それこそ、米騒動と戦争の間は開催されなかったが、甲子園には100年以上の歴史がある。それだけのたくさんの元高校球児がいたことになるし、今でも各地方の予選で球場に足を運ぶと、高齢者が大勢観戦している。これは母校の応援だけでなく、高校野球自体が好きで観に来ている。もちろん、学校単位で応援に来る高校も多いので、最早学生たちの行事レベルで浸透していることは間違いない。

 

二つ目は、メディアだ。
新聞、雑誌、テレビ、ラジオ、インターネット、もの凄い速さで情報が行き渡る現在。メデイアが煽れば煽るほど注目度は増す。いくらスマートフォンの普及率が上がったとしても、テレビや新聞から情報を受け取る人は、特に高齢者にとって少なくないだろう。同時に二つのチャンネルで同じ試合を放送するスポーツなど、高校野球かオリンピックくらいしか日本にはない。これらの媒体は、甲子園で生まれる“感動”を主に取り上げて情報を発信をし続けている。

三つ目は、教育だ。
皆さんは甲子園の試合が始まるときと終わるときにサイレンの音を聴いたことがあるだろう。
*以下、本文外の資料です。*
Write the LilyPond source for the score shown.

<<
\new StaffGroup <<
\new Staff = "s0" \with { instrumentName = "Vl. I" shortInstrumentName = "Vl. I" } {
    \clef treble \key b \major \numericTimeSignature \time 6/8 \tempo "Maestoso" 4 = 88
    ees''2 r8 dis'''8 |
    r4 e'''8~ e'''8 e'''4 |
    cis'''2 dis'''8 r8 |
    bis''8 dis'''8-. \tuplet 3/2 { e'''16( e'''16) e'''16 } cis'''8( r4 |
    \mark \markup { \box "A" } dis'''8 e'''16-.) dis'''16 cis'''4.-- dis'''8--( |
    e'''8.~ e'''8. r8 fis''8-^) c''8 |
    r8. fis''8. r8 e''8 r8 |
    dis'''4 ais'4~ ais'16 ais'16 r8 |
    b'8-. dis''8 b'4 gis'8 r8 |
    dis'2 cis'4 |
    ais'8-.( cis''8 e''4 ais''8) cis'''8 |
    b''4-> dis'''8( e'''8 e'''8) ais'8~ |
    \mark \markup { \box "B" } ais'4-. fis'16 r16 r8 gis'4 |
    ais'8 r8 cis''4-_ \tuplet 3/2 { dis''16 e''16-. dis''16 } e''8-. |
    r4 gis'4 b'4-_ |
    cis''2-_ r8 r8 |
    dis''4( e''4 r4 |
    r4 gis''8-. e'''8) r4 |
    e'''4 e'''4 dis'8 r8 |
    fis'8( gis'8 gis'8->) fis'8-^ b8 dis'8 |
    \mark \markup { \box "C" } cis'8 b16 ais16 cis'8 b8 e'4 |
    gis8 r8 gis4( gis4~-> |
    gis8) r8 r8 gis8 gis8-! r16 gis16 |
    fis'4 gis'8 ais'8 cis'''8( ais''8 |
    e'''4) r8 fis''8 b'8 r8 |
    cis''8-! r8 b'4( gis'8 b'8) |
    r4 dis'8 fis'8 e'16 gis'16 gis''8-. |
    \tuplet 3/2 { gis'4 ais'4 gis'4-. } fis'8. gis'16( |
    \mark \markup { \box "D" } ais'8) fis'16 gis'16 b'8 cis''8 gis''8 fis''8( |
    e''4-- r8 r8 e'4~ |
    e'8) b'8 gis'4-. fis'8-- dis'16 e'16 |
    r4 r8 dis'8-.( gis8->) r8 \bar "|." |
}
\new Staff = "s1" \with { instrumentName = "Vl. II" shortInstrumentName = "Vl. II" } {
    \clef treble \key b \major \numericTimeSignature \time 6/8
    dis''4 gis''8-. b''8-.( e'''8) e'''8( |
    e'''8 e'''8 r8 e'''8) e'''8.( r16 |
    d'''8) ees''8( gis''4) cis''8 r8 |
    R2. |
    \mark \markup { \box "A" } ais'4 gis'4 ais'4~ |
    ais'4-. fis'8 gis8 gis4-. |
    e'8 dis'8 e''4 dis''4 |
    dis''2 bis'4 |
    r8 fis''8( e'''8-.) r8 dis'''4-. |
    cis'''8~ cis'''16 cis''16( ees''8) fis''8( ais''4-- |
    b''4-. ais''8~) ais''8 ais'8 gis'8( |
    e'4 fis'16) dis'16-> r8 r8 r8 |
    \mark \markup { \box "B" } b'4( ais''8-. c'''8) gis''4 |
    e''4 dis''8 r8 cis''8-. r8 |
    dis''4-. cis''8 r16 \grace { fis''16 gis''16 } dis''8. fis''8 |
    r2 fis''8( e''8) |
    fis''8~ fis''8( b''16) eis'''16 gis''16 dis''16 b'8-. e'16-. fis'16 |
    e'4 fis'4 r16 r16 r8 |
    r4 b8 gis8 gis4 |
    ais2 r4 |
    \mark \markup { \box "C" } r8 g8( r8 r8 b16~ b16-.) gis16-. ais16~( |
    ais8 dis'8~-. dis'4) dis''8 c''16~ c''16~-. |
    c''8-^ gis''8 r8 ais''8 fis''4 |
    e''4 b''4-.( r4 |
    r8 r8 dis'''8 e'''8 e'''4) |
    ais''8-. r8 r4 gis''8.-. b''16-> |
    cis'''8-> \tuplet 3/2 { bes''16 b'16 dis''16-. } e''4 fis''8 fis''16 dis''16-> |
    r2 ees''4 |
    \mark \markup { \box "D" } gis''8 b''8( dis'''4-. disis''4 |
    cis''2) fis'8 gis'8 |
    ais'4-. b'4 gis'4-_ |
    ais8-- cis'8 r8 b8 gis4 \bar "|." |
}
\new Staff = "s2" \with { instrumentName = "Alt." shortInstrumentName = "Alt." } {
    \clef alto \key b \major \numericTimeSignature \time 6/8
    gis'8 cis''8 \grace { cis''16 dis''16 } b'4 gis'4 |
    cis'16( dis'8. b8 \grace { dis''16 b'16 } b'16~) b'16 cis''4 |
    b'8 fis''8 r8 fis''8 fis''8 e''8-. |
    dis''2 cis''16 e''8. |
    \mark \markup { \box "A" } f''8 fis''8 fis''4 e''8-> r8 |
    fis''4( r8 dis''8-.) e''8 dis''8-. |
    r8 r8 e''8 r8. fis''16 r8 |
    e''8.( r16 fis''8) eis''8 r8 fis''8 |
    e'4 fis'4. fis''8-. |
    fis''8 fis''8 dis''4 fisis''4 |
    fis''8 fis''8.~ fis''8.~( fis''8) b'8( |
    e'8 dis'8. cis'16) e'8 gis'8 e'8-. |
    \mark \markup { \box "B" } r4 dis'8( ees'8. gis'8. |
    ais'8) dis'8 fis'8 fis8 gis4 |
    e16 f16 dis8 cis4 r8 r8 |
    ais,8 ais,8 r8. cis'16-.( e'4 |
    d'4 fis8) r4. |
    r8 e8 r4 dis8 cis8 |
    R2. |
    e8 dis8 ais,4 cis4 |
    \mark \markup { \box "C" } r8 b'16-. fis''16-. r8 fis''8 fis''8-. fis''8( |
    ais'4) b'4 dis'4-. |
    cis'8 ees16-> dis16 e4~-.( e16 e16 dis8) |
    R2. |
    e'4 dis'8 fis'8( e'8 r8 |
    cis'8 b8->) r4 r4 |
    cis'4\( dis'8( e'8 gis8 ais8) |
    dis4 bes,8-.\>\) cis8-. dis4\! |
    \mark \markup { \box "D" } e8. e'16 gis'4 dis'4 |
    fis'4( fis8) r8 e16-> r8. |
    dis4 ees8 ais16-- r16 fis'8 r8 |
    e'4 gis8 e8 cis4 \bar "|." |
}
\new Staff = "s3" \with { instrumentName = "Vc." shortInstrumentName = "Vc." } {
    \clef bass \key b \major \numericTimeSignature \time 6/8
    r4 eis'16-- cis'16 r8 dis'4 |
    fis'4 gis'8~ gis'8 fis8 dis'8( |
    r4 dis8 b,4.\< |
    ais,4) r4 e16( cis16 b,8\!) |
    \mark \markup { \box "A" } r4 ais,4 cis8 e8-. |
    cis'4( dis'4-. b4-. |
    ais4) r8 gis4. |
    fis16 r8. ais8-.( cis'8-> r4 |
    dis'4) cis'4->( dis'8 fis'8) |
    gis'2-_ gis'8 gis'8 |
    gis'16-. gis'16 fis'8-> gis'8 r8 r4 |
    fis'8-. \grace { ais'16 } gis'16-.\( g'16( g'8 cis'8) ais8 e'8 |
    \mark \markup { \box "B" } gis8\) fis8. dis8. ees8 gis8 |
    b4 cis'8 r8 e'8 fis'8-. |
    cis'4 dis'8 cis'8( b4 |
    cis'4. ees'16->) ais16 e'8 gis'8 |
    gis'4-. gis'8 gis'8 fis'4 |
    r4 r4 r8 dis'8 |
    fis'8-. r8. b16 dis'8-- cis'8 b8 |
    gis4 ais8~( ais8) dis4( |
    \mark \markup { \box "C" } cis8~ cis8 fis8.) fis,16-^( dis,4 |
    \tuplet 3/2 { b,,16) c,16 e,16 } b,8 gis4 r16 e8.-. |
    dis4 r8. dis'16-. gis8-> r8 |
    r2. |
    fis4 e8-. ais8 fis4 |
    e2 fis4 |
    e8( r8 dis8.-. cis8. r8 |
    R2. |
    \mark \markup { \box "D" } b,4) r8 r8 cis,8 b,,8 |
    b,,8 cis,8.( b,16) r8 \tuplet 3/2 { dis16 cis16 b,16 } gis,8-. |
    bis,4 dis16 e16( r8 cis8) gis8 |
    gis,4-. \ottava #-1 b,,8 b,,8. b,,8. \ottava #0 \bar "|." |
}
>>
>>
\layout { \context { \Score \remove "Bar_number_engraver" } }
その音が鳴り響く中、帽子を取ると全員丸坊主の男子たち。最近では選手生命を懸念して少なくなってはきているが、投手が力尽きるまで投げ抜く姿や、自己犠牲の精神を強く打ち出す選手たちが他のスポーツよりも多く見受けられる。これらは戦争の名残りであるように私は思っている。昭和初期の第一次、第二次世界大戦の背景もあって、その時の富国強兵モードの教育が姿形として根強く残っているのではないか。逆に、それが戦争を忘れないためのサイレンにもなっているとも思う。誤解されると困るのだが、私はここで高校教育における善悪の話をしたいのではなく、あくまで高校野球が注目される要因を勝手に考察しまくっているだけである。

完全に長くなり過ぎたし、固くなり過ぎた気がする。
本当はそんな大人の事情とか経済のことなどどうでもいい。
何気に私も一夏を高校野球に突っ込んでいるので、だいぶ熱気が帯びてしまって一気に言いたいことを書いてしまった。正直、この回では書き足りないくらい話のネタはまだまだある。とにかく、私は高校野球の取材をしまくってきて、何が一番言いたかったのか。それは、高校野球が素晴らしく爽やかなスポーツだということだ。グラウンドで輝かしく躍動する選手。レギュラーを外れても最後まで選手を支える球児たち。その球児たちをずっと支えてきた家族。直射日光を浴び続けながら応援する応援団に吹奏楽部にチアリーダー。全ての終わりが爽やかだ。敗れて泣き崩れる姿には毎回胸が震える。美しい。そんな彼らを見ているだけで胸がすーっとしてくる。自分の青春を思い出すだけでない。人間本来の姿が、美しく生きる姿勢の原型がここにある気がする。小賢しい打算的な損得勘定の一切を超えた、人間の美しさが高校野球にはある。だから私は何度も甲子園を目指す。いくつになっても甲子園を目指す。そして、来年の夏こそは、あなたを甲子園に連れて行きたい。